» **TASK A**:
Please list the three overarching theological covenants that the passage on Baptist covenant theology names.
» **TASK B**:
Repeat word for word the part of the passage on Baptist covenant theology starting with "Covenentalists call these" and going on through "Faith of 1689.".
EXCERPTED TEXT section start
= Baptist covenant theology =

Baptist biblical interpretive framework

Baptist covenant theology, also known as Baptist federalism, or even 1689 federalism, is the historic Baptist conceptual overview and interpretive framework for understanding the overall structure of the Bible. It sees the theological concept of a covenant as an organizing principle for Christian theology. The standard form of covenant theology views the history of God's dealings with mankind, from Creation to Fall to Redemption to Consummation, under the framework of three overarching theological covenants: those of redemption, of works, and of grace.

Covenentalists call these three covenants "theological" because, though not explicitly presented as such in the Bible, they are thought of as theologically implicit, describing and summarizing a wealth of scriptural data. Historical Reformed systems of thought treat classical covenant theology not merely as a point of doctrine or as a central dogma, but as the structure by which the biblical text organizes itself. The most well known form of covenant theology is associated with Presbyterians (paedobaptists), known as Westminster Federalism, and comes from the Westminster Confession of Faith. Baptist covenant theology (credobaptist) is distinct from Westminsterian covenant theology, and finds its most influential expression in the Second London Confession of Faith of 1689.

There exist two forms of Baptist covenant theology: the original "Baptist Federalism", best expressed in the Second London Confession, and a more recent 20th century strand influenced by New Calvinism.
EXCERPTED TEXT section end
DATA EXTRACTS section start
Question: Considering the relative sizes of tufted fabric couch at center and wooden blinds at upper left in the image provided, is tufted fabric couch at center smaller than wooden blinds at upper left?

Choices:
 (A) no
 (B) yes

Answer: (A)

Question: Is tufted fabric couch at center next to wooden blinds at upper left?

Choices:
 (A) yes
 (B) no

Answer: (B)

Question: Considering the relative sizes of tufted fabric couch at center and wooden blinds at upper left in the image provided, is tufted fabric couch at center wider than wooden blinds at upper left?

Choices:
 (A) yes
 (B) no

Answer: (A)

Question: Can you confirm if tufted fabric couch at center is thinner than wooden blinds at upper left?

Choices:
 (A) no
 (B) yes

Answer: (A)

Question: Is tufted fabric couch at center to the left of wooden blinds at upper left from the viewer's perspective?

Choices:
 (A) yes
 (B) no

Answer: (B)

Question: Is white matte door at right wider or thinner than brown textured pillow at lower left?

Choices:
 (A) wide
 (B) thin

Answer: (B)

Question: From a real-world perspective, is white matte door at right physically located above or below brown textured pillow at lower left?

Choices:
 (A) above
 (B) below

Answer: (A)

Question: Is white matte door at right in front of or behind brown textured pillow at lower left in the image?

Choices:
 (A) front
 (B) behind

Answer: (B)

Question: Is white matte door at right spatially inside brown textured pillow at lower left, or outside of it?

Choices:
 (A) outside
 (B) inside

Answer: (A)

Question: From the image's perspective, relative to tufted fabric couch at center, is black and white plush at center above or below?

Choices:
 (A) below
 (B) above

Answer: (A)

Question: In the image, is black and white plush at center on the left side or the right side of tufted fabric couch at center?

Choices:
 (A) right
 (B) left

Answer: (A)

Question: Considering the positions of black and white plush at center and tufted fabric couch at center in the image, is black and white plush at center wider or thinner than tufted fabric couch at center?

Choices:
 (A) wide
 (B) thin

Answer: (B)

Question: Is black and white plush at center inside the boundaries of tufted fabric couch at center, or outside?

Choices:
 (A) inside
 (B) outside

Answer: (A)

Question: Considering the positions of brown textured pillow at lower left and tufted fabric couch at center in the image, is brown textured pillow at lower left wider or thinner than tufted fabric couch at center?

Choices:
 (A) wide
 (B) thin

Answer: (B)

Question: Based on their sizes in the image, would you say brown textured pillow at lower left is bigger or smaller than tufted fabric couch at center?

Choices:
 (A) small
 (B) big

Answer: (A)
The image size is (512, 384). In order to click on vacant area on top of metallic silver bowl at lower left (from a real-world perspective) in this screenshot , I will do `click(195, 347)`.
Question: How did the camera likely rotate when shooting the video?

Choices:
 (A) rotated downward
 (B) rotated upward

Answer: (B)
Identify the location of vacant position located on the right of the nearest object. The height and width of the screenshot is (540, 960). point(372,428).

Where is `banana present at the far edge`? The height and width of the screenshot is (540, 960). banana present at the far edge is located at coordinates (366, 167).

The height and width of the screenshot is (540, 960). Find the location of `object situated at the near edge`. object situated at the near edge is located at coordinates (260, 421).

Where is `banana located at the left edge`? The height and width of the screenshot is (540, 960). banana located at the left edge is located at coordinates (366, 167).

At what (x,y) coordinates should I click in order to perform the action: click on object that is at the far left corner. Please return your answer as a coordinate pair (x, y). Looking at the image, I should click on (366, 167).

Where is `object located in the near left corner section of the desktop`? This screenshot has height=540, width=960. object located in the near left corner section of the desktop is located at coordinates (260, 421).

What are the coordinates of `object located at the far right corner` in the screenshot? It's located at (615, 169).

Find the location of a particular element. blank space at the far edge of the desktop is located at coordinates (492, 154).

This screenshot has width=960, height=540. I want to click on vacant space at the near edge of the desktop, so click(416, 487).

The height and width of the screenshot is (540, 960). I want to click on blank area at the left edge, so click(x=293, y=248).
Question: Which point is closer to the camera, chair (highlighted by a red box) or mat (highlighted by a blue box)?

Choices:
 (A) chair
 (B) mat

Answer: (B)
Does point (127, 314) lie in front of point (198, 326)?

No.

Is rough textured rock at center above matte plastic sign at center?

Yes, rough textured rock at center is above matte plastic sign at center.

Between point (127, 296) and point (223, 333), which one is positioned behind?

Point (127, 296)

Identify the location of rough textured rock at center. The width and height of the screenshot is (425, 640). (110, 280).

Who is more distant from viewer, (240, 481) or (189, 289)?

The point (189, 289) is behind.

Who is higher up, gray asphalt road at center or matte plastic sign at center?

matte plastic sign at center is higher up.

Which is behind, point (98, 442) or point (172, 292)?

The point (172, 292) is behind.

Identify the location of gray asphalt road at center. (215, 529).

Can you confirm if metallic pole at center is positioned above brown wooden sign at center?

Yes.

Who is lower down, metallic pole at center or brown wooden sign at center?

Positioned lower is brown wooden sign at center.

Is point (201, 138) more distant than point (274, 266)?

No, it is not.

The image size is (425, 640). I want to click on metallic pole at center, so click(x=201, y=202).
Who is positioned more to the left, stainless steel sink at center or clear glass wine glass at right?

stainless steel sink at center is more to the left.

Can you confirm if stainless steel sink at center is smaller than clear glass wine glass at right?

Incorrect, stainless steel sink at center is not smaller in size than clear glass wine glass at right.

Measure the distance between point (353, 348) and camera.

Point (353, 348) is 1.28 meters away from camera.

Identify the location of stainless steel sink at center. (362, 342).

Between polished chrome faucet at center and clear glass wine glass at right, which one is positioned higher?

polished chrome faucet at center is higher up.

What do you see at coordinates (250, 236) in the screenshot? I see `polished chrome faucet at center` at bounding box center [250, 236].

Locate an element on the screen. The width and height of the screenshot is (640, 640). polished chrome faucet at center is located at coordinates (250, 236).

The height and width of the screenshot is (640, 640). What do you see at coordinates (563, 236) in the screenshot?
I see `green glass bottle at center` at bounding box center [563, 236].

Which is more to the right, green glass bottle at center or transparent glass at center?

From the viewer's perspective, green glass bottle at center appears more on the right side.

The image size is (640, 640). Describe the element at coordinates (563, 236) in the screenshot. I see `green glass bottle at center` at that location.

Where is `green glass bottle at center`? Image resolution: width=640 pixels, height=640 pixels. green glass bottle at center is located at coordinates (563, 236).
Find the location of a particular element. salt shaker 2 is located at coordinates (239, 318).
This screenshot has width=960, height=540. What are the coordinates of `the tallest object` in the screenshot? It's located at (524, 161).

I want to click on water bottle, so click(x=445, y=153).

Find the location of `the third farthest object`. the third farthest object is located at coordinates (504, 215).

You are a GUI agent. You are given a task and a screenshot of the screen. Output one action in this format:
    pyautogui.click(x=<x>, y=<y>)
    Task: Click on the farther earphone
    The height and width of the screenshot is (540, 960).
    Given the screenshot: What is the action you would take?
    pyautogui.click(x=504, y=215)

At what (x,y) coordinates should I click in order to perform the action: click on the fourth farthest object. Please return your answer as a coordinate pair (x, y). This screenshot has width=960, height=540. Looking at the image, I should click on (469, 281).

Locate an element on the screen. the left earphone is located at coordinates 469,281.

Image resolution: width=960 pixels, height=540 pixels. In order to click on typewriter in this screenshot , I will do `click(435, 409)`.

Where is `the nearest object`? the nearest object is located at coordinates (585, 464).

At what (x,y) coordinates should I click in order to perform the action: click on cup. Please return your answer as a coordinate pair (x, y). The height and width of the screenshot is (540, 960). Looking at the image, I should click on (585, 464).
DATA EXTRACTS section end
» **EXPECTED ANSWER A**:
- The covenant of redemption
- The covenant of works
- The covenant of grace

» **EXPECTED ANSWER B**:
Covenentalists call these three covenants "theological" because, though not explicitly presented as such in the Bible, they are thought of as theologically implicit, describing and summarizing a wealth of scriptural data. Historical Reformed systems of thought treat classical covenant theology not merely as a point of doctrine or as a central dogma, but as the structure by which the biblical text organizes itself. The most well known form of covenant theology is associated with Presbyterians (paedobaptists), known as Westminster Federalism, and comes from the Westminster Confession of Faith. Baptist covenant theology (credobaptist) is distinct from Westminsterian covenant theology, and finds its most influential expression in the Second London Confession of Faith of 1689.